Um sich gegen prospektive Gedächtnislücken und ihre potenziell katastrophalen Folgen zu schützen, verlassen sich Fachleute in der Luftfahrt und in der Medizin heute auf spezielle Gedächtnishilfen, darunter Checklisten. Die Forschung zeigt auch, dass Umsetzungsabsichten, bei denen festgelegt wird, wann und wo ein bestimmtes Vorhaben ausgeführt werden soll, vor solchen Fehlern im Alltag schützen können. Dismukes weist darauf hin, dass diese Art von konkretem Plan die prospektive Gedächtnisleistung bei Aufgaben wie Sport, Medikamenteneinnahme, Selbstuntersuchung der Brust und Hausaufgabenerledigung nachweislich um das Zwei- bis Vierfache verbessert.

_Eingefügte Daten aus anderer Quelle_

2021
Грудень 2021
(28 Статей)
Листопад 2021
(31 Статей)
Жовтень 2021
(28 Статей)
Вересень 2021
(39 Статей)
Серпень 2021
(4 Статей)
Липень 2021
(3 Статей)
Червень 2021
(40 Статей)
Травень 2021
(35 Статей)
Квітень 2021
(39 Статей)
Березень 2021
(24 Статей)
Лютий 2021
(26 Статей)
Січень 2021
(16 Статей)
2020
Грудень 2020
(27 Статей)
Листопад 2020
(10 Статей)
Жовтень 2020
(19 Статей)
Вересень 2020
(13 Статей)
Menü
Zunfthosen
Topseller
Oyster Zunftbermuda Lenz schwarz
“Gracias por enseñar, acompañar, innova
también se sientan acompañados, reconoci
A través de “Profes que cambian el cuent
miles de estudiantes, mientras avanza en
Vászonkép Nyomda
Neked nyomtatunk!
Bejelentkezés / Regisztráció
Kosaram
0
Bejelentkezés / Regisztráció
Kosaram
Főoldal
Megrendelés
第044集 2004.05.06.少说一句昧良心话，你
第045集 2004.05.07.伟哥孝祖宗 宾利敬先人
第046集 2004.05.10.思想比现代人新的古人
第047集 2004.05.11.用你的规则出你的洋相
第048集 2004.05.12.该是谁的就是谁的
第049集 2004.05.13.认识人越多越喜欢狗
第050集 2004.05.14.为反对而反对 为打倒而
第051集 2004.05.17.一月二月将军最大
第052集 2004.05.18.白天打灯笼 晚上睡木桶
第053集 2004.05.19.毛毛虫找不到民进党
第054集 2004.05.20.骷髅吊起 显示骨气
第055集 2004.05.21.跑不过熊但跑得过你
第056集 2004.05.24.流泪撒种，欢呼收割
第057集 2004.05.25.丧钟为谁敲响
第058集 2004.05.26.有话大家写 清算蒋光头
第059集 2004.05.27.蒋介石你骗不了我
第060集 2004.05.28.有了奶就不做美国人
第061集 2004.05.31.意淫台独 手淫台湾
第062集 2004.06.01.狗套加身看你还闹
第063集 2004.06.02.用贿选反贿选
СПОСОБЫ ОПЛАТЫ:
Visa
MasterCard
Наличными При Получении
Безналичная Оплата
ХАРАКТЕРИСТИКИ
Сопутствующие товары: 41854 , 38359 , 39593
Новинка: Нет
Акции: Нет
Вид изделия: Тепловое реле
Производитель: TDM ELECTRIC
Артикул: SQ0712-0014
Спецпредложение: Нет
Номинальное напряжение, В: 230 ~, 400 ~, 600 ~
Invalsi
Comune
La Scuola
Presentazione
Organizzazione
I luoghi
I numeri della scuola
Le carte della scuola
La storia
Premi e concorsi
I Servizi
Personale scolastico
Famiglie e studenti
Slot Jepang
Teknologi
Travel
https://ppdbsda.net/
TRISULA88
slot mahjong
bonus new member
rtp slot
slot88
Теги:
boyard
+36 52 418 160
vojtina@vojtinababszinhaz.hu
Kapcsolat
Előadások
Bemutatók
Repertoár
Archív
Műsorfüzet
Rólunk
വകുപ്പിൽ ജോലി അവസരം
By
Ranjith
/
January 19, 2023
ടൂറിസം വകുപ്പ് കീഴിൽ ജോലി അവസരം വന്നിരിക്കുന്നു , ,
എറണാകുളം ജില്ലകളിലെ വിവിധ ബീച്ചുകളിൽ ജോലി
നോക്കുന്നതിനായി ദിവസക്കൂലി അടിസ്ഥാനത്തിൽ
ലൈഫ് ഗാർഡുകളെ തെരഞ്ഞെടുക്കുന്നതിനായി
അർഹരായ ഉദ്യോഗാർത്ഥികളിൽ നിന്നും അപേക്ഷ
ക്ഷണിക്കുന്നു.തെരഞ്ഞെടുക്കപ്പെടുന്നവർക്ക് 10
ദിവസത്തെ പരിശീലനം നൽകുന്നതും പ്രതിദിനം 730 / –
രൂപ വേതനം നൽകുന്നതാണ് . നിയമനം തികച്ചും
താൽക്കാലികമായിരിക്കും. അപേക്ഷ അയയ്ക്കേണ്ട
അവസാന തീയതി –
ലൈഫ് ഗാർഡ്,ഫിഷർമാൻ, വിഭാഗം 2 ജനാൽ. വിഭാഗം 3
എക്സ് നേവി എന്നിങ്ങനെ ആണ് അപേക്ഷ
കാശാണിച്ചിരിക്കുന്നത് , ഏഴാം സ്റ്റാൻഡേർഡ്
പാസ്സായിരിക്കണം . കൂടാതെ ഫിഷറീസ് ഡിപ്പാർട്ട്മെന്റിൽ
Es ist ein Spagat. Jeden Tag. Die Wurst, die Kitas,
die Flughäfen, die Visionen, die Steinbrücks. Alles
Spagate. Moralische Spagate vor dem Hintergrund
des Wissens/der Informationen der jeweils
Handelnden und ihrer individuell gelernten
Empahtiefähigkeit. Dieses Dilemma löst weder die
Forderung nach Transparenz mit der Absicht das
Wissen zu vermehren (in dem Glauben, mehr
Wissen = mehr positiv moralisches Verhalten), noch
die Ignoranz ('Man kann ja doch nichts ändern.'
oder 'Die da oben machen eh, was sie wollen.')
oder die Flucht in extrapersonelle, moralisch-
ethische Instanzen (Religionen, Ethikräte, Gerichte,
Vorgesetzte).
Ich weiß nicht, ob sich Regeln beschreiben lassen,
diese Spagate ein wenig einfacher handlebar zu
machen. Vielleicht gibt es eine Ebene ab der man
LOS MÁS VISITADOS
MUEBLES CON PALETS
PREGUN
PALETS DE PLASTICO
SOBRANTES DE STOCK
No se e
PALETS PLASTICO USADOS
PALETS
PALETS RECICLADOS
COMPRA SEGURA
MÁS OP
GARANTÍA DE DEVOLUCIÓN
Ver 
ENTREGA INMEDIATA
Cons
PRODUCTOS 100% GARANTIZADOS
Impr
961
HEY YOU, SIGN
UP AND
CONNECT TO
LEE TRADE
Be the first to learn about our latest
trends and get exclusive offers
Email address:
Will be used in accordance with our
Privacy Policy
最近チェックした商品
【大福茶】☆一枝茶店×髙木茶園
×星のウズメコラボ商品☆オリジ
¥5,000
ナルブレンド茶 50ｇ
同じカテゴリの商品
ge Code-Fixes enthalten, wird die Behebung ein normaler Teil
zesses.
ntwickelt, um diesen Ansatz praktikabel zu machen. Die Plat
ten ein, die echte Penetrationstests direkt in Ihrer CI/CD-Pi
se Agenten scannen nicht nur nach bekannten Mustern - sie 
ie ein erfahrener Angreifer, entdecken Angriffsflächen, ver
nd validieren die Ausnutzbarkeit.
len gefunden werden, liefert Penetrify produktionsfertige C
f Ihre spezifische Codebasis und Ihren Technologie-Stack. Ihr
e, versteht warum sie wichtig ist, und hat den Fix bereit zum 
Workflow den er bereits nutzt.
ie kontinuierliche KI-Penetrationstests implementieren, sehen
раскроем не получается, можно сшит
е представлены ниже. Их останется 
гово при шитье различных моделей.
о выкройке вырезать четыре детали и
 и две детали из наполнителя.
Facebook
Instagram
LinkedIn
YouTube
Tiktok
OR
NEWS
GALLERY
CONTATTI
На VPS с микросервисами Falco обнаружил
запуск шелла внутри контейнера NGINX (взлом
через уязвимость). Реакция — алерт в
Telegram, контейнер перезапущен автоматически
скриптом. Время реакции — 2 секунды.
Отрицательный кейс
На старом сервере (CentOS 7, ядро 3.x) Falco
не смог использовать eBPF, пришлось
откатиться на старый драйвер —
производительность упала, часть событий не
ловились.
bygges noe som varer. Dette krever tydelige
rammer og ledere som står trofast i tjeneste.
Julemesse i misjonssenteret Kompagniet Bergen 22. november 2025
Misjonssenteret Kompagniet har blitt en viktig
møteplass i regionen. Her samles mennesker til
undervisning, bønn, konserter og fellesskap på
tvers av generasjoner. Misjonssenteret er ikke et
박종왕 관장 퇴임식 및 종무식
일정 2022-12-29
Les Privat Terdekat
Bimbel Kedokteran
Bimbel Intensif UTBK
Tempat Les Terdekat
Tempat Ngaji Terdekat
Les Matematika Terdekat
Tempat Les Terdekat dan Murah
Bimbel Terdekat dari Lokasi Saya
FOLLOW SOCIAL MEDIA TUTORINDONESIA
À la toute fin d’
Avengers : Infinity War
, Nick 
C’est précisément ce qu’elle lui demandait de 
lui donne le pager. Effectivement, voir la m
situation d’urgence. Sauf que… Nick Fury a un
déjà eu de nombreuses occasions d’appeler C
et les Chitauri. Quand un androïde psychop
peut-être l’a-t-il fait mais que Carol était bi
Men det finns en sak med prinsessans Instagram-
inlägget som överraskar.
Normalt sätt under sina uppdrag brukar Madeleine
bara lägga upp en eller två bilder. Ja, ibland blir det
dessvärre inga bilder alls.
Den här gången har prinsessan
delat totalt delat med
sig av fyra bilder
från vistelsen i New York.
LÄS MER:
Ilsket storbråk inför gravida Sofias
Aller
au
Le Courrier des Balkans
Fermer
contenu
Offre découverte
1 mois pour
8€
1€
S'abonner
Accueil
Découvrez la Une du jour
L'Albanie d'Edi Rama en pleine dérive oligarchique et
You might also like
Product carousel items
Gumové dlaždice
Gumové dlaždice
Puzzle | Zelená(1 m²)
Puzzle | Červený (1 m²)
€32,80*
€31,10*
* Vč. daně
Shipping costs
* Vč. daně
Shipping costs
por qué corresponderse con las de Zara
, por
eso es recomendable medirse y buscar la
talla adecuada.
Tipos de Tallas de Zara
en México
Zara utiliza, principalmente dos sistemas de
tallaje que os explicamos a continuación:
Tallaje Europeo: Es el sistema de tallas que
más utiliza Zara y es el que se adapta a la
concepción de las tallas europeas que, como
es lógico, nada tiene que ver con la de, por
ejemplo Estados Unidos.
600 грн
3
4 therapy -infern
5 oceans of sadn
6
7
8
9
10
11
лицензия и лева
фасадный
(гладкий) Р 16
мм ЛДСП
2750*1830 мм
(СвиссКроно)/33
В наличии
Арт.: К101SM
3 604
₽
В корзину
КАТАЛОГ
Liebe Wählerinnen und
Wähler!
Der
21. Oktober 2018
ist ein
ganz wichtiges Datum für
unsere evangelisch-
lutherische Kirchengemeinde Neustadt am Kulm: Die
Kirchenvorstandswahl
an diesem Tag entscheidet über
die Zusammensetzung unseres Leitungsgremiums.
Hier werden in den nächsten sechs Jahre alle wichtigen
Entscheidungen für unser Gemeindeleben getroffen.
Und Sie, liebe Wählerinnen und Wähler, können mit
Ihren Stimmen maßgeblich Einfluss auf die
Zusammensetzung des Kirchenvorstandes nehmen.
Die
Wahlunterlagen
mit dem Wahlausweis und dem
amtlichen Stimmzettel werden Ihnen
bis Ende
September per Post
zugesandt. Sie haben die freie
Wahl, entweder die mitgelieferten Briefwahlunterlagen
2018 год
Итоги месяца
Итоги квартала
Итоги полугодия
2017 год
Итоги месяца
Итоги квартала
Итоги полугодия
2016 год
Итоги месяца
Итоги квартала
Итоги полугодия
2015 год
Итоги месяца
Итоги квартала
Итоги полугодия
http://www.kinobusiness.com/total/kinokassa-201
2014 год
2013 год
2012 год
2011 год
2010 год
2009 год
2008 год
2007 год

Neben Checklisten und Umsetzungsabsichten haben Dismukes und andere mehrere andere Maßnahmen hervorgehoben, die dabei helfen können, sich an beabsichtigte Handlungen zu erinnern und sie auszuführen:

  • Nutzen Sie externe Gedächtnisstützen wie z.B. den Benachrichtigungskalender auf Mobiltelefonen
  • Vermeiden Sie Multitasking, wenn eine Ihrer Aufgaben kritisch ist
  • Erledigen Sie wichtige Aufgaben jetzt, anstatt sie auf später zu verschieben
  • Erstellen Sie Erinnerungshilfen, die auffallen und platzieren Sie sie an einer schwer
  • Verknüpfen Sie die Zielaufgabe mit einer Gewohnheit, die Sie bereits etabliert haben

„Anstatt Einzelpersonen für unbeabsichtigte Lücken im prospektiven Gedächtnis verantwortlich zu machen, können Unternehmen die Sicherheit verbessern, indem sie die Anwendung dieser Maßnahmen unterstützen“, argumentiert Dismukes. Er schlägt vor, dass Wissenschaftler die Laborforschung mit der Beobachtung menschlicher Leistungen in realen Umgebungen kombinieren sollten, um besser zu verstehen, wie das prospektive Gedächtnis funktioniert, und um praktische Strategien zur Vermeidung von Fehlern zu entwickeln.